Every company I walk into has dashboards. Dozens of them. The problem is never access to data. The problem is that nobody knows what the data means.
A dashboard shows you what happened. It does not tell you why it happened, and it definitely does not tell you what to do about it. That gap between "here are the numbers" and "here is what we should do on Monday" is where most analytics programmes stall out.
Numbers Do Not Speak for Themselves
Data teams love to say the numbers speak for themselves. They do not. Raw data is a pile of disconnected facts. When you put forty KPIs, six pie charts, and a sprawling table in front of a business leader, you are not informing them. You are asking them to do your job for you.
The analyst's real job is not to build the chart. It is to find the one thing in the data that matters this week and say it clearly. That takes judgement, context, and the confidence to leave out the other thirty-nine metrics.
I have seen this play out at a distribution client where the sales dashboard had 200+ data points across eleven tabs.

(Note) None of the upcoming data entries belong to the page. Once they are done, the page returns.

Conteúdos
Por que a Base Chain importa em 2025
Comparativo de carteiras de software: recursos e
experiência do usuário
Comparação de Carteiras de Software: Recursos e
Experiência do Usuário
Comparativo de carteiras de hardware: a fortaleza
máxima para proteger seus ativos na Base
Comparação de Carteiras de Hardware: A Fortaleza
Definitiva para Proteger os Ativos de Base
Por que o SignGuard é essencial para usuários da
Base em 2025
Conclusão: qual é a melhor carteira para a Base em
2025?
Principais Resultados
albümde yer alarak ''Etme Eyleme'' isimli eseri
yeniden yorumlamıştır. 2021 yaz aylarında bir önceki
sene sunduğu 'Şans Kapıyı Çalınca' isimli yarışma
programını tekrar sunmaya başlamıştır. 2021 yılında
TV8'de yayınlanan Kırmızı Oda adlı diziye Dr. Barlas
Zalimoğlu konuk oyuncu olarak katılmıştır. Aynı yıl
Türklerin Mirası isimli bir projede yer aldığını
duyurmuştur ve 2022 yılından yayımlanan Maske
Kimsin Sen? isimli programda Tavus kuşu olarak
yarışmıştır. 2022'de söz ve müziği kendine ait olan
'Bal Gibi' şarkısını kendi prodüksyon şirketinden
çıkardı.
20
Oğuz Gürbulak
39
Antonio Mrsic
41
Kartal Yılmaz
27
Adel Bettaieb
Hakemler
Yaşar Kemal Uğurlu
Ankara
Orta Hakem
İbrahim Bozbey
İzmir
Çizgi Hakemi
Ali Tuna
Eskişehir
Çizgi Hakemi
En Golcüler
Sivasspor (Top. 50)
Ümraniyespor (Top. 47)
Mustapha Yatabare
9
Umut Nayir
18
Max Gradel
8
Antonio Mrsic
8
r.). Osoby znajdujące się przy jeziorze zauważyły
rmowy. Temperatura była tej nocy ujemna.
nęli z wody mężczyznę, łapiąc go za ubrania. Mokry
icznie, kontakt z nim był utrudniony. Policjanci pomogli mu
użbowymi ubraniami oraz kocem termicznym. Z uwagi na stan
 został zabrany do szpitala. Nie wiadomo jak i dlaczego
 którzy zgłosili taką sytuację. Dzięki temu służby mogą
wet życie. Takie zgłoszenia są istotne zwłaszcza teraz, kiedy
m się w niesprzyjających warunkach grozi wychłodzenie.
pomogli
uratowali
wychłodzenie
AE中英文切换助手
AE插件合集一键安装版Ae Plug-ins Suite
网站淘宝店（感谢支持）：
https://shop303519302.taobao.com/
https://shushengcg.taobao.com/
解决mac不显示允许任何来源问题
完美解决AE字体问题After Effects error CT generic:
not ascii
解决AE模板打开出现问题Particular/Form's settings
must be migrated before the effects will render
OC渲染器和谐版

The COO opened it once a quarter. When we rebuilt it around three questions he actually needed answered, he started checking it every Monday. Same data, completely different outcome.
Find the Story Before You Build the Slide
Before you open your BI tool, ask one question: what decision does this data need to support?
If the answer is "Q3 sales dropped 15%," you have a fact, not a story. A story is: Q3 sales dropped 15%, driven by mid-market renewals stalling because the pricing change hit during budget freeze season, and here is what we do about it in Q4. The first version gets a nod in the meeting. The second version gets a budget reallocation the same afternoon.
Design Is Not Decoration
Clean layout, readable fonts, and generous whitespace are not about aesthetics. They are about cognitive load. A cluttered dashboard forces the reader to work harder. A clean one lets the insight land immediately.
The discipline is the same: what you leave out matters more than what you put in. Eight numbers that drive a decision beat eighty numbers that describe the business.
The Real Value of a Data Consultant Is Changing
AI is going to commoditise the mechanics of data. The part that will not get commoditised is knowing which question to ask, which insight matters to this business at this moment, and how to frame it so the right person takes action.
That is storytelling. And it is where data teams need to build muscle.
If your dashboards are being ignored, the problem is probably not the tool and probably not the data. It is that nobody sat down and asked: what is this report actually trying to say? Start there. The technology will follow.